▶ [Requirement]
In the first-impressions passage below about the headset, how many cameras does the writer count on each side of the device?

▶ [Excerpted passage]
>>
Let’s get this out of the way: Of course I preordered one. I mean, have we met? I like my new and exciting technology. Always have, always will. And the AVP is amazing on paper. The most advanced consumer headset ever, oodles of cameras, gesture tracking, eye gaze tracking, insanely-high-resolution OLED screens.

I was out of town, so I just got to it this morning. These are my first impressions, after using it on and off for a day. There’s plenty of reviews telling you how things work, how you operate the software, etc. Go read them. For a breathless take, read Daring Fireball. For a balanced take, read The Verge’s. Both are engaging and very well written. Instead of an attempt to write a systematic review, these are my impressions.

The hardware

Much has been said about the hardware. It is immaculately built, and it’s solid as if the entire thing was carved from a single block of aluminum. It’s solid like closing the door on a luxury German car. If this had a door, and it could close, it would go ker-chunk.

The box is big. BIG.

The AVP’s box in front of my Studio Display, next to this guy.

When you open it, it’s beautifully displayed.

Then you lift it, and the overwhelming first impression is “wow, this is solid. And heavy. HEAVY.”

Removing the battery from the box also was surprising because of the heft. Again, solid. No question. But HEAVY.

Looking at the device itself, the amount of tech packed in starts to reveal itself. I count at least four cameras per side, plus IR and LIDAR sensors.

Note the cameras along the bottom edge, clearly for tracking your hands.

The design language itself is strange. It feels, to me, very ‘iPhone 6S meets Airpods Max meets Apple Watch’. The solo loop is a nice fabric. In general, the entire thing oozes quality.

Putting it on, a few things become clear quickly.

  1. You’ve never worn a VR headset like this. There’s no screen-door effect (the black grid between pixels). Nada. Zilch. None.
  2. The software is still a work in progress. For example, some windows tend so show up sideways on mine. Some things clip through weirdly. This is fine. As someone who writes much, much, much simpler software, I get it. It’ll get fixed.
  3. The interaction paradigm is not natural, but it’s easy to learn it.
  4. Holy cow it’s heavy

The incredibly good

The screens

The screens inside the headset are probably delivered to Apple’s factories by time machine, from a decade in the future. They are almost incomprehensibly detailed. The field of view is decent, but roughly the same as other headsets. You’re looking through a periscope. Part of your world is just missing.
<<
▶ [Dataset records]
>>
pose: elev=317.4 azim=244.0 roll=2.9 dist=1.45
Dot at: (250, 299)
<<
>>
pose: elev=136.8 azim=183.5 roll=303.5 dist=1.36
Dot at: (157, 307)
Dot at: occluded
<<
▶ [Solution to the exercise]
At least four cameras per side, plus IR and LIDAR sensors.